(Selected passage)
Introduction
In immunoglobulin biopharmaceuticals, aggregation is a common issue that occurs during all stages of drug development. Since a large number of monoclonal antibody titers are produced in bioreactors, effective aggregate removal techniques are required in manufacturing processes.
Aggregate Removal Capability
To this end, a high-throughput aggregate detection method could speed up assessment and validation steps in the aggregate removal process. The ability of a purification process to remove aggregates is assessed by producing and passing an IgG feed with high aggregate levels through a purification device in flow-through mode under two different buffer conditions to examine the feed sample, regeneration sample, and flow-through fractions.
Figure 1 shows the species population for sample set 1 obtained by SEC-MALS analysis. It was observed that the feed sample was composed of 45% high molecular weight (HMW) aggregates, 39% monomers and 16% dimers. Both monomer and dimer species were visible in the earlier fractions (1 to 6), while for the flow-through samples, HMW aggregates were observed in the later fractions.
Figure 1. Flow-through profile of monomer, dimer and HMW species obtained by SEC-MALS (top image) and the correlation plot of percentage aggregates by SEC-MALS vs. average hydrodynamic radius measured by DLS (bottom image).

(Provided material)

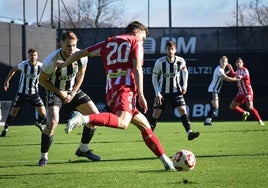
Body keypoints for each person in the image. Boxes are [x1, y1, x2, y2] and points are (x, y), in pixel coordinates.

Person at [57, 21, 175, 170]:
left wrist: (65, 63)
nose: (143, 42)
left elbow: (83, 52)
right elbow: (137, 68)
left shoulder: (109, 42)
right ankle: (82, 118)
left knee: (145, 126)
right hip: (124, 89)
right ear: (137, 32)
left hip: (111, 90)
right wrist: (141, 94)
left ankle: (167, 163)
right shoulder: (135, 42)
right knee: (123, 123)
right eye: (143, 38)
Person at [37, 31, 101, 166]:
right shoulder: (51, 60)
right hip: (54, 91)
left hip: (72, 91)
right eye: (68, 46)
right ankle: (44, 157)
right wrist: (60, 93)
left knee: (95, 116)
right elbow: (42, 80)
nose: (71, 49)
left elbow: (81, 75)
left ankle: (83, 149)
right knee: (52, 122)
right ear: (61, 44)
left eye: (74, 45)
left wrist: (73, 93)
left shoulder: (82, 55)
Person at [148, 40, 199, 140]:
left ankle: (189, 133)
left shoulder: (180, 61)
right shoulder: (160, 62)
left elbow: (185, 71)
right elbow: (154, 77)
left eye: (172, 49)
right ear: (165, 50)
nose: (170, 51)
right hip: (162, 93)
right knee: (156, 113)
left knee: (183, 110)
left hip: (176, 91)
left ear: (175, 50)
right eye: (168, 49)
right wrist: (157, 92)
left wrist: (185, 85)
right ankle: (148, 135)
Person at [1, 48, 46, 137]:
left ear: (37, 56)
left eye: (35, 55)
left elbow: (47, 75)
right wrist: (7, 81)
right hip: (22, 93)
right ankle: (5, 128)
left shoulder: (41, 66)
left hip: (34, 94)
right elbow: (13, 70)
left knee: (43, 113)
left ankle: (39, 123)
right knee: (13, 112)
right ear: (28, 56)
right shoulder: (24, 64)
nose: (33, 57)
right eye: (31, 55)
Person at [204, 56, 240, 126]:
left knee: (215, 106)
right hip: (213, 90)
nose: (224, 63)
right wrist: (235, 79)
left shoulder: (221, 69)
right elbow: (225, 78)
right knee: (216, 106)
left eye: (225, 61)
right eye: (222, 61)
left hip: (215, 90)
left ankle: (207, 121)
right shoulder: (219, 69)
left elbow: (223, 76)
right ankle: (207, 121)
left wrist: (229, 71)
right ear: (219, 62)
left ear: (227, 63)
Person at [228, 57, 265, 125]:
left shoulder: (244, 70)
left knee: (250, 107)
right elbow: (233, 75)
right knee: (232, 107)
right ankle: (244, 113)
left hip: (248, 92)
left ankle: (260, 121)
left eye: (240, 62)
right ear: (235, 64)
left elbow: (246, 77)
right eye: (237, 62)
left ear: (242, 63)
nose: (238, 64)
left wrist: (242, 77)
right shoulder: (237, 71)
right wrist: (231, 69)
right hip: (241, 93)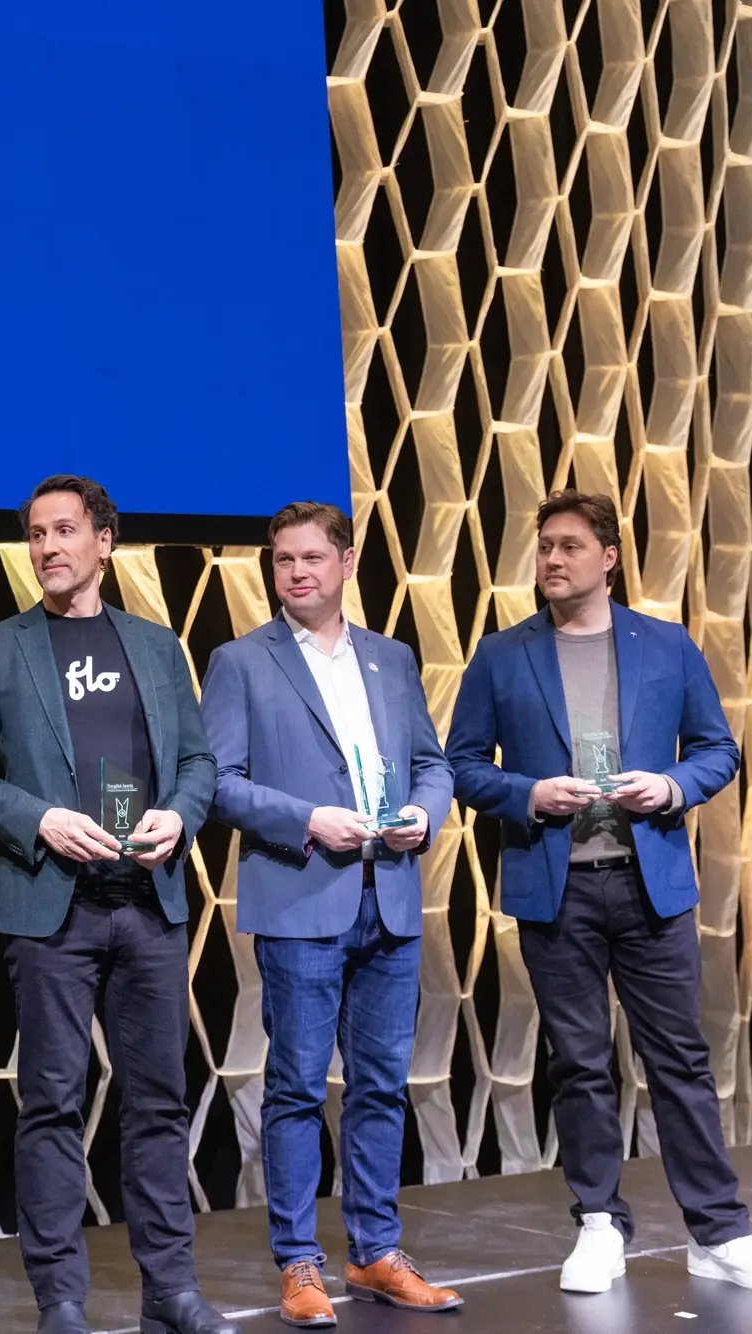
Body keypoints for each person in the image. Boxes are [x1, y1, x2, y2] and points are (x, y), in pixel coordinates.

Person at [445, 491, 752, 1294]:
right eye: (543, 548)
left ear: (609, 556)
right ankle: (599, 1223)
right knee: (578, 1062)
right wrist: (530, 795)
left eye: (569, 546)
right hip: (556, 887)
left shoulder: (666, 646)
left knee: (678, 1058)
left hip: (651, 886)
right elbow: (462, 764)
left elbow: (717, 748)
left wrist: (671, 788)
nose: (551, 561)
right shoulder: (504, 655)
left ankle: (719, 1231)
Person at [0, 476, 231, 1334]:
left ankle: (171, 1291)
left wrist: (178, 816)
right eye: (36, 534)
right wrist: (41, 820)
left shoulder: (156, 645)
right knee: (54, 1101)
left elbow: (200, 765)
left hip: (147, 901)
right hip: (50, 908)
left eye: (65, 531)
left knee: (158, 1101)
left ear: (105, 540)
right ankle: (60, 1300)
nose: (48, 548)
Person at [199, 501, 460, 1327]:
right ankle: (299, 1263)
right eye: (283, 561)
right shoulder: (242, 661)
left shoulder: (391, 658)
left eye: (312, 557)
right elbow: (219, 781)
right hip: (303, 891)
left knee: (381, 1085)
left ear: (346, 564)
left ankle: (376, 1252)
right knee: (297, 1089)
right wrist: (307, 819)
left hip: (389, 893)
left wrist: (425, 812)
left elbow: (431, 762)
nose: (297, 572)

--

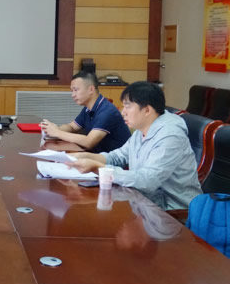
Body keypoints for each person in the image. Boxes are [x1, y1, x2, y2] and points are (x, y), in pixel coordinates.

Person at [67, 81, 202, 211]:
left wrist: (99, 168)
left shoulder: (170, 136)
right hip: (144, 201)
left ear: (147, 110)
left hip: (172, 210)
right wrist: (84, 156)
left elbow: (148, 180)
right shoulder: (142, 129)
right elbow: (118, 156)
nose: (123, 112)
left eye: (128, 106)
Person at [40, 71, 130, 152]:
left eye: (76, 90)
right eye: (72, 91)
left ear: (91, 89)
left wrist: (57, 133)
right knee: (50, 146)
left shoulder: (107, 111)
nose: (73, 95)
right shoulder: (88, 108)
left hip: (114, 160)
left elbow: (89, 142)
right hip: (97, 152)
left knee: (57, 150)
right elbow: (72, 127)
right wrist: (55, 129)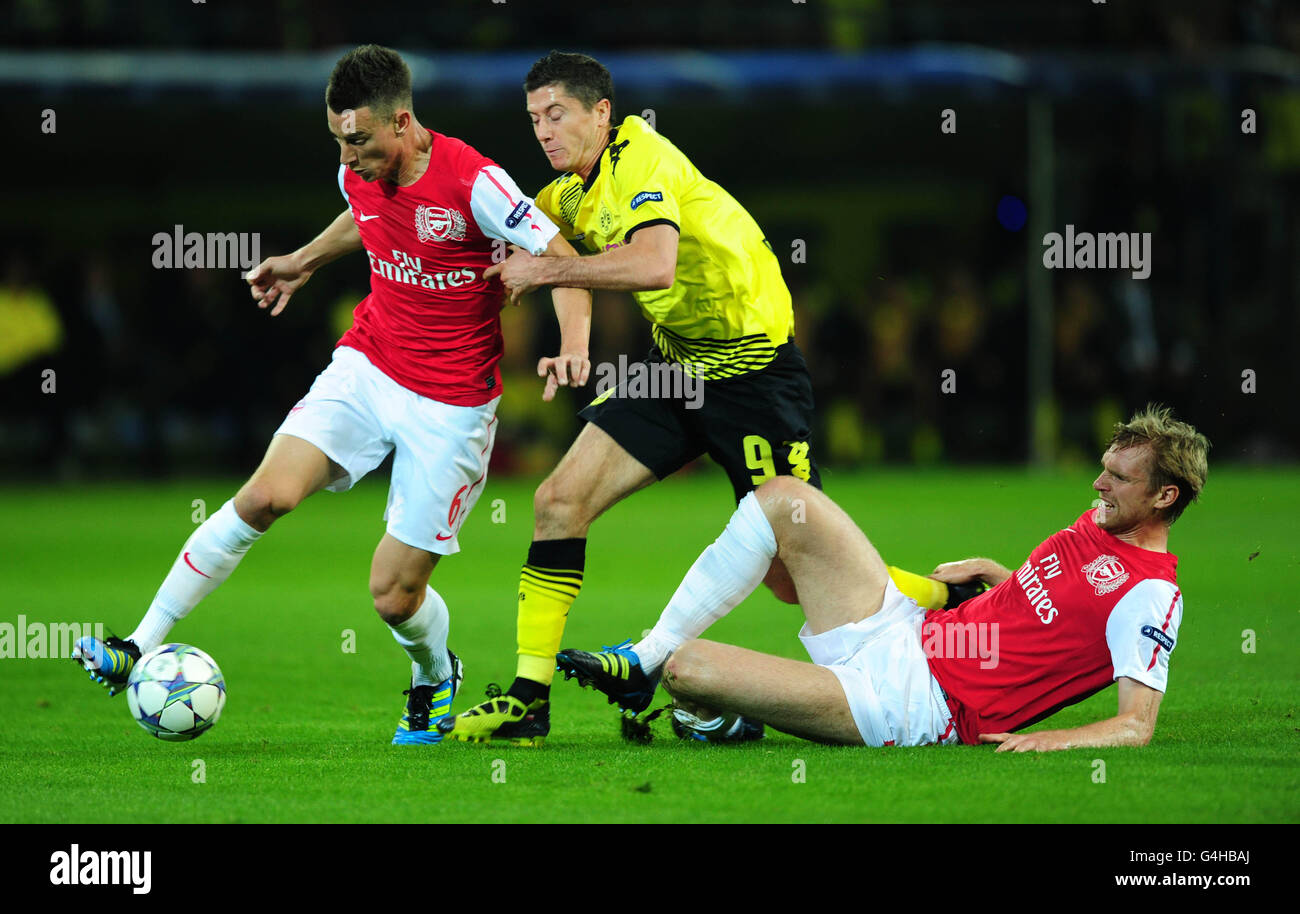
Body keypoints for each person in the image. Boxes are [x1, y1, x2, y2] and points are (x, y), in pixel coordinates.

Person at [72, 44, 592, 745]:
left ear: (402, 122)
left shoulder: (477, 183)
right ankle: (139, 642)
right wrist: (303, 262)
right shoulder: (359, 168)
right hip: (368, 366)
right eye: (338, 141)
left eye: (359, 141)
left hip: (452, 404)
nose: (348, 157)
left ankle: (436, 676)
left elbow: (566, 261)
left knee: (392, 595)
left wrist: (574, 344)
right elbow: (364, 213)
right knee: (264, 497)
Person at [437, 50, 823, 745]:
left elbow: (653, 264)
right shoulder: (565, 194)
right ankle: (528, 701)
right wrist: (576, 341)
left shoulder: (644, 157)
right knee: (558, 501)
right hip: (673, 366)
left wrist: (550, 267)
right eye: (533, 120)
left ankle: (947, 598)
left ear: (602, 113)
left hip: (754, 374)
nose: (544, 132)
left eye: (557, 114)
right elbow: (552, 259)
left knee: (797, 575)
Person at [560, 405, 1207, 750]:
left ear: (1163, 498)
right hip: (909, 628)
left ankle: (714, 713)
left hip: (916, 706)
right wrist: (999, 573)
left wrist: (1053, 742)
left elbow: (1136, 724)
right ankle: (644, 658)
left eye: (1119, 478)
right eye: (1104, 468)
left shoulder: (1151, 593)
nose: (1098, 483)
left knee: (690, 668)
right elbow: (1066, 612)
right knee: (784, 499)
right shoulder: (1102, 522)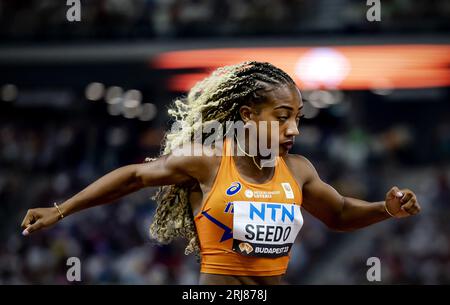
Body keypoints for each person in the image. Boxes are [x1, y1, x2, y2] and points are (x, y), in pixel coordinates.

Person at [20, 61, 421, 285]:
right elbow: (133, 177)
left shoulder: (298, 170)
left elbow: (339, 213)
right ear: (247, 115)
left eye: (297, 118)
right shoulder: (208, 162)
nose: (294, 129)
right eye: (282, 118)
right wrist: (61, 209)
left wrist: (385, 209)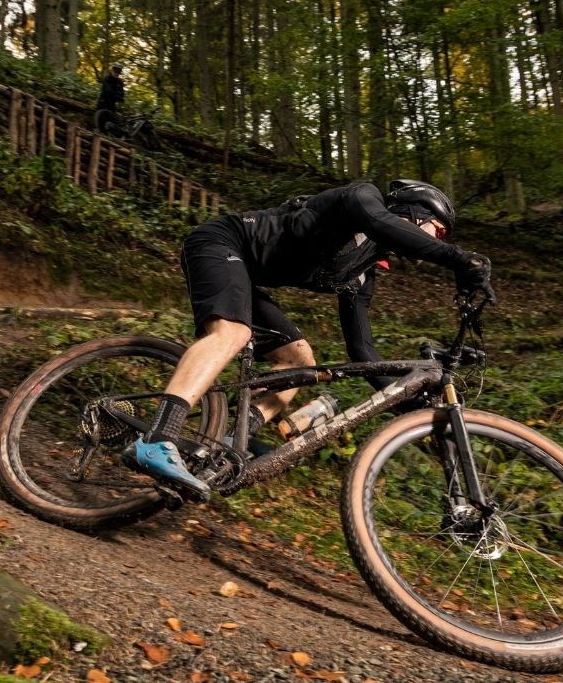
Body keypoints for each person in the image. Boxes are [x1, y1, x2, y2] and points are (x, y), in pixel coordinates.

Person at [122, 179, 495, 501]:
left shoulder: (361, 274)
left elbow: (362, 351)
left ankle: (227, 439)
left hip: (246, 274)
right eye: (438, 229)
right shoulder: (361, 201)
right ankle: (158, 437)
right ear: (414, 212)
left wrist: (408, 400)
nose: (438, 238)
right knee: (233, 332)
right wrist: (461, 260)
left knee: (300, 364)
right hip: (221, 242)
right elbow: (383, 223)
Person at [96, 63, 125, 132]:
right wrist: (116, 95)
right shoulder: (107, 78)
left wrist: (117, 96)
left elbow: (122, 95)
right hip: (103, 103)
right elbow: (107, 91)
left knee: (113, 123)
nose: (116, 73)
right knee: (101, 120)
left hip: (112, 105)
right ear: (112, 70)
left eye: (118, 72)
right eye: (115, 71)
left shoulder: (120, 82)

(Task list)
1. In the aggregate removal passage, what share of the feed sample consisted of high molecular weight aggregates?
2. Please explain, in one to three sentences, why the aggregate removal passage says effective aggregate removal techniques are needed in manufacturing processes.
3. Carry the passage on IgG aggregate removal forward from its last sentence.

(Outputs for the tasks)
1. 45%

2. Aggregation is a common issue in immunoglobulin biopharmaceuticals and occurs during all stages of drug development. Because a large number of monoclonal antibody titers are produced in bioreactors, manufacturing processes need effective ways to remove these aggregates.

3.
Results and Discussion
The regeneration peak mainly contained HMW species, which made up approximately 90% of the population. These results demonstrate that the breakthrough of non-monomer species was obvious as early as fraction 1. The dynamic light scattering (DLS) technique detected a sudden increase in average hydrodynamic radius (Rh) between fractions 1 and 2, which was consistent with the observations mentioned, as illustrated in Figure 2. This demonstrated that the early breakthrough of non-monomer species was seen in fraction 2, if not in fraction 1.
Figure 2. Breakthrough curves for Experiment 1 (in blue) and Experiment 2 (in pink) obtained by DLS.
The sudden increase in the average hydrodynamic radii between fractions 5 and 6 also suggested the immediate increase in aggregates (HMW or dimer species).
The quantified Rh value of the regeneration sample is 18.6 nm, which is greater than the value of the feed sample, at 16.3 nm, which suggest that the HMW population is higher than in the feed sample. The plotting of the percentage of aggregates obtained by SEC-MALS against the average Rh ascertained by DLS (Figure 1) showed an excellent correlation for the flow-through fractions.
Although DLS cannot provide information on species distribution (as the SEC-MALS technique can), it can be used to quickly determine the conditions that enable effective removal of aggregates from monomeric IgG. As shown in Figure 2, the operating condition in experiment 1 demonstrated enhanced separation over that of condition 2.
Conclusion
The above results demonstrate that DLS is a fast, reliable analytical technique that improves the operating conditions for aggregate removal. The time needed to complete the data acquisition for a set of 96 samples through SEC-MALS would be 32 hours, aside from sample preparation time, HPLC installation, and final data analysis. However, the installation of the DynaPro® DLS Plate Reader considerably reduced the data acquisition time and optimized Millipore’s assay capabilities.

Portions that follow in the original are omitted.